Fragment uit bron
—————

De regeringscommissarissen en de afgevaardigden van de Minister van Financiën bij de organismen van openbaar nut verkrijgen de in artikel 2 bepaalde reisvergoeding ten laste van de begroting van de betrokken instelling.
Inwerkingtreding en overgangsbepalingen
Art. 6.Dit besluit treedt in werking op de eerste dag van de maand volgend op de datum waarop het in het Belgisch Staatsblad is bekendgemaakt.
Wat de Dienst voor arbeidsbemiddeling van de Duitstalige Gemeenschap betreft, heeft het besluit uitwerking op 1 september 2000.
Het besluit is voor het eerst van toepassing op de zittingen en verplaatsingen die vanaf de dag van zijn inwerkingtreding plaatsvinden.
Wat de Koninklijke Commissie van de Duitstalige Gemeenschap voor de bescherming van monumenten en landschappen betreft, blijven de regels toepasselijk op het ogenblik van de inwerkingtreding van dit besluit van toepassing tot de instelling van de nieuwe commissie.

—————

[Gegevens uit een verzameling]
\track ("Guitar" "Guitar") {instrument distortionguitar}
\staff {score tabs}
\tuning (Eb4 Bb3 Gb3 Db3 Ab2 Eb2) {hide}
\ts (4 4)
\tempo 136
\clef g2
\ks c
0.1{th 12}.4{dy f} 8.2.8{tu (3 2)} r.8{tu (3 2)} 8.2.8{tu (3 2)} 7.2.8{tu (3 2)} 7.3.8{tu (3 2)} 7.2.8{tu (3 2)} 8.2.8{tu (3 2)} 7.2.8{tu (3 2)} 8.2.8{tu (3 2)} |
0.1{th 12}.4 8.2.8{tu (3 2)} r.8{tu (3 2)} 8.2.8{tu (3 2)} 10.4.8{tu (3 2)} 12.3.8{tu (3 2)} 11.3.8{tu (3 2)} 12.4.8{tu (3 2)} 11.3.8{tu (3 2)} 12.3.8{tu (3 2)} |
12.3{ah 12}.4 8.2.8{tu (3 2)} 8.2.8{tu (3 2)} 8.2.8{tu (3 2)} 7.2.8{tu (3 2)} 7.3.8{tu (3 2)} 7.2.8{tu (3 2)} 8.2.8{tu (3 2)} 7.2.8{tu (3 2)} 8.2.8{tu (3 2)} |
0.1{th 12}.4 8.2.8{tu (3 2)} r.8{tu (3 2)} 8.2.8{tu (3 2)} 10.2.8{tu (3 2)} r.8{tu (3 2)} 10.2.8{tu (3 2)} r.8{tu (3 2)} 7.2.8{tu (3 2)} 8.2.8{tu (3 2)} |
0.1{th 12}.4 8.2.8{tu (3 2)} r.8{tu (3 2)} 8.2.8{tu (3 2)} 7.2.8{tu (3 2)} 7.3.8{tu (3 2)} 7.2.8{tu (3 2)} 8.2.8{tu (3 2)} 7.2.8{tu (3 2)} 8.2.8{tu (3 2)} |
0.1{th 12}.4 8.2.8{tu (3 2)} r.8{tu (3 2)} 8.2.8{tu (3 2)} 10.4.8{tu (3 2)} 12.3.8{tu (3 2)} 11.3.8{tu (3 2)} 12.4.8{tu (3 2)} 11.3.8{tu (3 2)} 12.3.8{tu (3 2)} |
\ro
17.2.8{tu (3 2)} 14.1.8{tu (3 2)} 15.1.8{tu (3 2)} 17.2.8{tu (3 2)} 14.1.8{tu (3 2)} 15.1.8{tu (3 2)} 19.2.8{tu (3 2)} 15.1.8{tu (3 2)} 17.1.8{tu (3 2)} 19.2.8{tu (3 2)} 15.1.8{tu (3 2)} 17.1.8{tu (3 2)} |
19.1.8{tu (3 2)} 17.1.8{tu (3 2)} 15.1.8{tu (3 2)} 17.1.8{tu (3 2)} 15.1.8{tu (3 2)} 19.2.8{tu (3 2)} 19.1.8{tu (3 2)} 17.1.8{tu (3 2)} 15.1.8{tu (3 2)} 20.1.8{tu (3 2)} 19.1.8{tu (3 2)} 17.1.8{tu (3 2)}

—————

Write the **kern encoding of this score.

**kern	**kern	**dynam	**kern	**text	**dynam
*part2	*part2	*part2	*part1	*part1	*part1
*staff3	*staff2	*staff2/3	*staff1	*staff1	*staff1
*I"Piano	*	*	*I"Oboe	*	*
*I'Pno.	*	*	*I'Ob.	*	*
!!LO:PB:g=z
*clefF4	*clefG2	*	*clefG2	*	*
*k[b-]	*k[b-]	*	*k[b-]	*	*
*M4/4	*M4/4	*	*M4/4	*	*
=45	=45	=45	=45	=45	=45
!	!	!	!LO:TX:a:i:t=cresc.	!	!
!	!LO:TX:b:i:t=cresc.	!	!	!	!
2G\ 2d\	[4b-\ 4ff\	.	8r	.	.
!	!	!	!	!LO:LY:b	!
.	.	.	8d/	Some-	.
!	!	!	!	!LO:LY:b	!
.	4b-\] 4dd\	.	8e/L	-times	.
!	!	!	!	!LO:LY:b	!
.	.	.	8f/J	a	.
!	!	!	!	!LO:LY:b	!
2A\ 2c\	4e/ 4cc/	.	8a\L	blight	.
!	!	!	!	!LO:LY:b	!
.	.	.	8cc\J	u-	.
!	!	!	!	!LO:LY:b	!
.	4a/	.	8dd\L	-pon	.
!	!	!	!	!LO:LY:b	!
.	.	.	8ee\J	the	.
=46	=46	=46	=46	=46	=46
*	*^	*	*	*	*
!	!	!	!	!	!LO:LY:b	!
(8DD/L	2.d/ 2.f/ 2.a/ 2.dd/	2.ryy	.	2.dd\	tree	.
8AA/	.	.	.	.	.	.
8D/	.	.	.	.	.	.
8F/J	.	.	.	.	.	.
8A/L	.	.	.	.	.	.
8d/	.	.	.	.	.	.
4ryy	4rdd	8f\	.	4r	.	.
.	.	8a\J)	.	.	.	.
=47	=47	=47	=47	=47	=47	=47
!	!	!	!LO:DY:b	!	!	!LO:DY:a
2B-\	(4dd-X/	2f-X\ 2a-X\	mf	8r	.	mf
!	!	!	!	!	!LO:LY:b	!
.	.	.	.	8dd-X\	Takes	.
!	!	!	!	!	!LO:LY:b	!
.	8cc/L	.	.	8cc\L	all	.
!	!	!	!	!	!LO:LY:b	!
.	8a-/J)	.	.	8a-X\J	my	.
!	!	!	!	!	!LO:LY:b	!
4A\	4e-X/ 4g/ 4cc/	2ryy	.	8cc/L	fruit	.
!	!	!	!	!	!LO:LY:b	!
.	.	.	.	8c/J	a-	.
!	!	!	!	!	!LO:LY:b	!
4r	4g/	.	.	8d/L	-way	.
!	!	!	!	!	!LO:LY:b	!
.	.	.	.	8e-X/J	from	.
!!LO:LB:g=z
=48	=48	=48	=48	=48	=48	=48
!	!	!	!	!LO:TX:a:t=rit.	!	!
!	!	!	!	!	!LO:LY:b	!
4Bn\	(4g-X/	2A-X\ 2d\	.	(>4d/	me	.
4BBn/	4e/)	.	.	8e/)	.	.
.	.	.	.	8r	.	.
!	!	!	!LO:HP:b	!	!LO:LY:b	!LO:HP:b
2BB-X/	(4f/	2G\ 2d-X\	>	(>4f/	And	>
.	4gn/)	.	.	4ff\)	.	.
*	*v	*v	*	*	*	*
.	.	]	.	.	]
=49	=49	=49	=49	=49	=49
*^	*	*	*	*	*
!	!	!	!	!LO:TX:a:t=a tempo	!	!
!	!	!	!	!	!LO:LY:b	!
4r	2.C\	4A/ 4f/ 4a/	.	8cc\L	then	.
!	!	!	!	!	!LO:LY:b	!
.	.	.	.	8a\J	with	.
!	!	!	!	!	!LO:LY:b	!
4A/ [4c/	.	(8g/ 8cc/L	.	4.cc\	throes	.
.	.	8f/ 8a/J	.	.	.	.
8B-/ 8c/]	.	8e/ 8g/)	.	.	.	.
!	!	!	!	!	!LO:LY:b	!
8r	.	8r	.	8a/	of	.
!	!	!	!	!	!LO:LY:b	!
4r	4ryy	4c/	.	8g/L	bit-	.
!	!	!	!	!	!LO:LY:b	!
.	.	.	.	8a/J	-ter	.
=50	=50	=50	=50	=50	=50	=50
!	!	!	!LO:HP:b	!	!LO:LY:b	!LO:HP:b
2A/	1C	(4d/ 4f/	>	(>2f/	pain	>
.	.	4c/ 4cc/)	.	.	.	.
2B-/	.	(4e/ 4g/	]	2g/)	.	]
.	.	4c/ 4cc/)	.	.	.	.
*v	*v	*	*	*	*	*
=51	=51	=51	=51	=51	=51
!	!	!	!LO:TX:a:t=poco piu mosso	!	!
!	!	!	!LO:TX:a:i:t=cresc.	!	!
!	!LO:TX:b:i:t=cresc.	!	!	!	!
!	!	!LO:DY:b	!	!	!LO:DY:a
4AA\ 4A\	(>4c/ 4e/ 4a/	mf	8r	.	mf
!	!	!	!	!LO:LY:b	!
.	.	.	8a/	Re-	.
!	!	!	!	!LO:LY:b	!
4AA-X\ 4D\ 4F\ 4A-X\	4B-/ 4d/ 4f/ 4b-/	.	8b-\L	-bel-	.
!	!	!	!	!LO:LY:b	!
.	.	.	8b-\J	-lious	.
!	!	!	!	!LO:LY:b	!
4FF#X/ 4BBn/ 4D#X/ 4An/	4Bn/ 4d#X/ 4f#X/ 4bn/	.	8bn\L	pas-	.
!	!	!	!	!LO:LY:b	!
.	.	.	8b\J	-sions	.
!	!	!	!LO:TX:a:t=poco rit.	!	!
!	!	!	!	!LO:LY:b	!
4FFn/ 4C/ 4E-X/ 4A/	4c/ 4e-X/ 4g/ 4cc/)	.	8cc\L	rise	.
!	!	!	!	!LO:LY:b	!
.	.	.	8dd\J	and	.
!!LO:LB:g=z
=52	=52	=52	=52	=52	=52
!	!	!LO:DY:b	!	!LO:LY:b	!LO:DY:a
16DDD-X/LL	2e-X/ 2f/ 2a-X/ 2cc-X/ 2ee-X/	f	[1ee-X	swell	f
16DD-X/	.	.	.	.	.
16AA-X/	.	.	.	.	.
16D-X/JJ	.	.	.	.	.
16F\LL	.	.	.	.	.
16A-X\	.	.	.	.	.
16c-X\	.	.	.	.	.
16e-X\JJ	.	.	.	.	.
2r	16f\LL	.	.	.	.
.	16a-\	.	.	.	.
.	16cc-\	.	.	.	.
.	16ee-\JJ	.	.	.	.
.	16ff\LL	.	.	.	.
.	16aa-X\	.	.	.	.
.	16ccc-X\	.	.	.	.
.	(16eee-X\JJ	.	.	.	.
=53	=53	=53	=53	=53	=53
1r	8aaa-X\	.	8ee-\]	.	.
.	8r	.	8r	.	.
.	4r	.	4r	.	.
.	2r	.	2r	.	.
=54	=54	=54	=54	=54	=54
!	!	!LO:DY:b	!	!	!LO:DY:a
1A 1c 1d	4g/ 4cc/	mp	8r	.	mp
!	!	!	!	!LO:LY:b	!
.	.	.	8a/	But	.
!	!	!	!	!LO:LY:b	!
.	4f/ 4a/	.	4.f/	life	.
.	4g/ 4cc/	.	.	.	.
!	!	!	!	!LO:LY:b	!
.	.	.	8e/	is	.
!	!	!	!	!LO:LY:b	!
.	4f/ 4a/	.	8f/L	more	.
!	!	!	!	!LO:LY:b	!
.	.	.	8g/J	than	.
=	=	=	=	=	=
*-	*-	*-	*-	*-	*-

—————

Uit te voeren
1. Noem alle met een hoofdletter geschreven benamingen van een ambt, een instantie of een publicatie die in het uittreksel voorkomen.
2. Schrijf de passage uit het uittreksel van "Inwerkingtreding en overgangsbepalingen" tot en met "1 september 2000." woordelijk over.

Antwoorden per opdracht
1.
- Minister van Financiën
- Belgisch Staatsblad
- Dienst voor arbeidsbemiddeling van de Duitstalige Gemeenschap
- Koninklijke Commissie van de Duitstalige Gemeenschap voor de bescherming van monumenten en landschappen

2.
Inwerkingtreding en overgangsbepalingen
Art. 6.Dit besluit treedt in werking op de eerste dag van de maand volgend op de datum waarop het in het Belgisch Staatsblad is bekendgemaakt.
Wat de Dienst voor arbeidsbemiddeling van de Duitstalige Gemeenschap betreft, heeft het besluit uitwerking op 1 september 2000.